DRAFT (this answer is to be reviewed)
Question
Deleted documents have an overhead in CouchDB because a tombstone document exists for each deleted document. One consequence of tombstone documents is that compaction gets slower over time.
Three options for purging tombstone documents from a CouchDB are:
- Create a new database for every N time period (and delete that database when the period expires)
- Filtered replication
- Do nothing
How can I choose which option is the most suitable?
Answer
Each approach is described below. Note that you may need to use a combination of both approaches in your application. Alternatively, you may find through testing that your tombstone documents don't add significant overhead and can just be left as is.
Create a new database for every N time period
When to use this approach?
This approach works best when you know the expiry date of a document at the time when the document is first saved.
How does it work?
Each document to be saved that has a known expiry date will be stored in a database that will get dropped when its expiry date has been reached.
When the document is being saved, if the database doesn't already exist then a new database must be created.

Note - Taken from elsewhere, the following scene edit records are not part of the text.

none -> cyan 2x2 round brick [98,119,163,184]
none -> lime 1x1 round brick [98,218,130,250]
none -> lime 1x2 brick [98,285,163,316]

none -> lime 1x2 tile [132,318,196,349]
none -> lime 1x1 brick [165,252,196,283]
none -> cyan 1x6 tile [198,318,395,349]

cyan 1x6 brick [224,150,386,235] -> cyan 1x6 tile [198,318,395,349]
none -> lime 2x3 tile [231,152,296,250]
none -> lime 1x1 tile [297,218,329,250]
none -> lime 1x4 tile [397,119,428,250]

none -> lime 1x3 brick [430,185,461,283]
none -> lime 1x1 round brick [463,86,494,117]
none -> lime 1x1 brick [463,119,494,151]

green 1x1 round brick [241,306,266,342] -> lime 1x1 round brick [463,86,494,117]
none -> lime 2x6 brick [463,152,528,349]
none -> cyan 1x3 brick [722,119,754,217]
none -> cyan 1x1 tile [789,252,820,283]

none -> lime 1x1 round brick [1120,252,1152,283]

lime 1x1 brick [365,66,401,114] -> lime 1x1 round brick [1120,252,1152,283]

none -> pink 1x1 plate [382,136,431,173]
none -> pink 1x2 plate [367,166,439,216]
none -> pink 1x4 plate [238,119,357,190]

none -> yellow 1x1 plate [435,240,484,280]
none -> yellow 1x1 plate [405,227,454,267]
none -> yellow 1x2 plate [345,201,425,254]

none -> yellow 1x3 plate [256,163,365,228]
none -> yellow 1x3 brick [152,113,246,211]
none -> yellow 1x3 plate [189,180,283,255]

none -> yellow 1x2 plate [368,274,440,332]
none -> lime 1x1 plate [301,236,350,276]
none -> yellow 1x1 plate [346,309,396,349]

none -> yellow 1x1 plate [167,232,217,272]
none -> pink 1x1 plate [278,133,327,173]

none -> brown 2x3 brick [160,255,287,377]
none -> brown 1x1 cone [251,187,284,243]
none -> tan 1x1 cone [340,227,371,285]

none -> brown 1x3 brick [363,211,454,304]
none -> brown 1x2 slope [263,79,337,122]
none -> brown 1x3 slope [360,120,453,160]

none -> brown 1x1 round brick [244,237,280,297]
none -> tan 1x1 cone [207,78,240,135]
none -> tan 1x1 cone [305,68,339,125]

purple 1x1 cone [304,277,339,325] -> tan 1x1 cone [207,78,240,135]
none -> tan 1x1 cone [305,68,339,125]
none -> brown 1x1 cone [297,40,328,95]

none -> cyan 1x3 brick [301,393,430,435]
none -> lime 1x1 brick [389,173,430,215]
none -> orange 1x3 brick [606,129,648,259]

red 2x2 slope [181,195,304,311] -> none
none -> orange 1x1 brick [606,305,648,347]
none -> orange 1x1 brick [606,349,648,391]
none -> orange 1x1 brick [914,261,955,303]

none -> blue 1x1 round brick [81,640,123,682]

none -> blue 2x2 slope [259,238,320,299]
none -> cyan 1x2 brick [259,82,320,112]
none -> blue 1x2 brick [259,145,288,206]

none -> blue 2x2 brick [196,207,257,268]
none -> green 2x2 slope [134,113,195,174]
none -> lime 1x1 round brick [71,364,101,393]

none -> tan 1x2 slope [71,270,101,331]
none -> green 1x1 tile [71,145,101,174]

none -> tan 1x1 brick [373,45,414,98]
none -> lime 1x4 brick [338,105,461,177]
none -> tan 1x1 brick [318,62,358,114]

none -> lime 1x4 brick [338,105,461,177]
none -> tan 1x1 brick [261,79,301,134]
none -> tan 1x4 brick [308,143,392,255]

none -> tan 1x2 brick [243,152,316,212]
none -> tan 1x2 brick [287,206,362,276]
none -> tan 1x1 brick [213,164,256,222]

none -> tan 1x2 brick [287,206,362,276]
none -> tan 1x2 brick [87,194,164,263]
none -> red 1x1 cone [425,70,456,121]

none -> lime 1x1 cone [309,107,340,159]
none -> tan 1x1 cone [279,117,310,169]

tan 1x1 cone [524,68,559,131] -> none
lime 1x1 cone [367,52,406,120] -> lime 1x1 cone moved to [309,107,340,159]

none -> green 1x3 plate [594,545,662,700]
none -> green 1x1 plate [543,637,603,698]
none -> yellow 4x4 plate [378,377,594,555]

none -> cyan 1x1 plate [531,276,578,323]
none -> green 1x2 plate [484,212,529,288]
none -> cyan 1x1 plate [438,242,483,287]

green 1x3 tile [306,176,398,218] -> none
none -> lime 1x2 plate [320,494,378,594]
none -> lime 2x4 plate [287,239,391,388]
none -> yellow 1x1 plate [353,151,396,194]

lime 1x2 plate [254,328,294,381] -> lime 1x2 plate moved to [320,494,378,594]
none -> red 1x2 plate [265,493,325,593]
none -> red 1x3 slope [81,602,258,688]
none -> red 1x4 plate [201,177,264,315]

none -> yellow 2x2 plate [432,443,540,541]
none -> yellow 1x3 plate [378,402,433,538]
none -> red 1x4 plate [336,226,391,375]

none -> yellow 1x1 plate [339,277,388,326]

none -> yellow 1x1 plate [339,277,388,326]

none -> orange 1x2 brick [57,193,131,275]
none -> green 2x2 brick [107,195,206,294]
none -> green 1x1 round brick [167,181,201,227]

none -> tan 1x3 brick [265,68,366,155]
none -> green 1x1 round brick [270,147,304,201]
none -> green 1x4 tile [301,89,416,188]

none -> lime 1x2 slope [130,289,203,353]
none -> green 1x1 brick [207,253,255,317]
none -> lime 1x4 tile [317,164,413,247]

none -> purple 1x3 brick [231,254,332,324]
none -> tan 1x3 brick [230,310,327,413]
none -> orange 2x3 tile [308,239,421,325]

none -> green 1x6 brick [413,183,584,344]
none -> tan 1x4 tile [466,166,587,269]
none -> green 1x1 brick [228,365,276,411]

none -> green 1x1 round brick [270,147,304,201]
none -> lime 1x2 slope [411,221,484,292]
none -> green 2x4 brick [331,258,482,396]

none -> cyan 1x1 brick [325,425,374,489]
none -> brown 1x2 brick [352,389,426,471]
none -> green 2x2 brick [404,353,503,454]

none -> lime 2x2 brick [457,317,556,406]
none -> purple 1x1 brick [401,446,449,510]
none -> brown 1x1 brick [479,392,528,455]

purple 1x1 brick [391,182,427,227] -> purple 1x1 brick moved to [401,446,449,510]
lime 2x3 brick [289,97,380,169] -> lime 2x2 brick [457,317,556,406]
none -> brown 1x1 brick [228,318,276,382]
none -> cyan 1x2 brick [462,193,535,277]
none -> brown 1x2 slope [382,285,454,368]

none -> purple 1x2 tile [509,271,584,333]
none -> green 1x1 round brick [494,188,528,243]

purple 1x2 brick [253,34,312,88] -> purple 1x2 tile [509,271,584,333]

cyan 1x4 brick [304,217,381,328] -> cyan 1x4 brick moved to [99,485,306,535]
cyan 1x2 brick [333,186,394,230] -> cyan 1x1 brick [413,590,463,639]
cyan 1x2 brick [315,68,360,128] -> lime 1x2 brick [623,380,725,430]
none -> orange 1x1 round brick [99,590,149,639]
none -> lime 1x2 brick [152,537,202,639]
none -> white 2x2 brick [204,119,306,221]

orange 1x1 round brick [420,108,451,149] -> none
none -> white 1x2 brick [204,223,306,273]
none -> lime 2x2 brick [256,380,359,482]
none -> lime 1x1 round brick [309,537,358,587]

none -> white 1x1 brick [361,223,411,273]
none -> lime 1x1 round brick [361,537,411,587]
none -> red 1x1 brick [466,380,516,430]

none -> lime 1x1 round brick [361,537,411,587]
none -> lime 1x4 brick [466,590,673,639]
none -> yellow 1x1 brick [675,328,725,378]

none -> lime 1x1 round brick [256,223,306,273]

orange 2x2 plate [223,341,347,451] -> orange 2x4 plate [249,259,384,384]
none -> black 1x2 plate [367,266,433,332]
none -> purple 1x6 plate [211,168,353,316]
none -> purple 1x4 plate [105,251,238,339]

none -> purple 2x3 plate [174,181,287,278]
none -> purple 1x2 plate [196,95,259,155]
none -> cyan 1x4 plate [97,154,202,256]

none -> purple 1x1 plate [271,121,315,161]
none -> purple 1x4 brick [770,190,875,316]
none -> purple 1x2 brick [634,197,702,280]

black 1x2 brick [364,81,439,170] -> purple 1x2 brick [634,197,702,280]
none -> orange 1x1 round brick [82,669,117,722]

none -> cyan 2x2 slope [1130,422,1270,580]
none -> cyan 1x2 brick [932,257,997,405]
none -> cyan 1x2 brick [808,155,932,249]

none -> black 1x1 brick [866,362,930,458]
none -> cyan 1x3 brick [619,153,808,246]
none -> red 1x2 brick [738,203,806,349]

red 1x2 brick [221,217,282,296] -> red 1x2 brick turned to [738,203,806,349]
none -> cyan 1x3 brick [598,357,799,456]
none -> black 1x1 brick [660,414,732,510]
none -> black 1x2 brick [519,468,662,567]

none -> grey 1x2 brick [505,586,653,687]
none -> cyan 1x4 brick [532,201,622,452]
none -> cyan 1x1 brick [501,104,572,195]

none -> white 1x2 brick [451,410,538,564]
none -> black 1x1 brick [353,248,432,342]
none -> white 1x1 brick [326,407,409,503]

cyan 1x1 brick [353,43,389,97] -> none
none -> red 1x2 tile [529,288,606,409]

The rationale of this approach is that dropping a database is an in-expensive operation and does not leave tombstone documents on disk.
Gotchas
It is not possible to query across database in Cloudant/CouchDB. Cross database queries will need to be performed in the application itself. This will be an issue if the cross database queries require aggregating lots of data.
Filtered replication
When to use it
This approach works best when you don't know the expiry date of a document at the time when the document is first saved, or if you would have to perform cross database queries that would involve moving lots of data to the application so that it can be aggregated.
How does it works?
This approach relies on creating a new database at an opportune time (NOTE 1) and by replicating all documents to it except for the tombstone documents. A validate_doc_update (VDU) function is used so that deleted documents with no existing entry in the target database are rejected. When replication is complete (or acceptably up-to-date if using continuous replication), switch your application to use the new database and delete the old one. There is currently no way to rename databases but you could use a virtual host which points to the "current" database.
An example of such a VDU function is below (Source: http://markmail.org/message/vti566mjxmb5g2d7)
Code Block | ||
---|---|---|
| ||
function (newDoc, oldDoc, userCtx) { // any update to an existing doc is OK if(oldDoc) { return; } // reject tombstones for docs we don't know about if(newDoc["_deleted"]) { throw({forbidden : "We're rejecting tombstones for unknown docs"}) } } |
Gotchas
TODO what are the gotchas?
NOTE 1: TODO what is an opportune time? Probably before the database being replicated runs into compaction problems if it was left alone?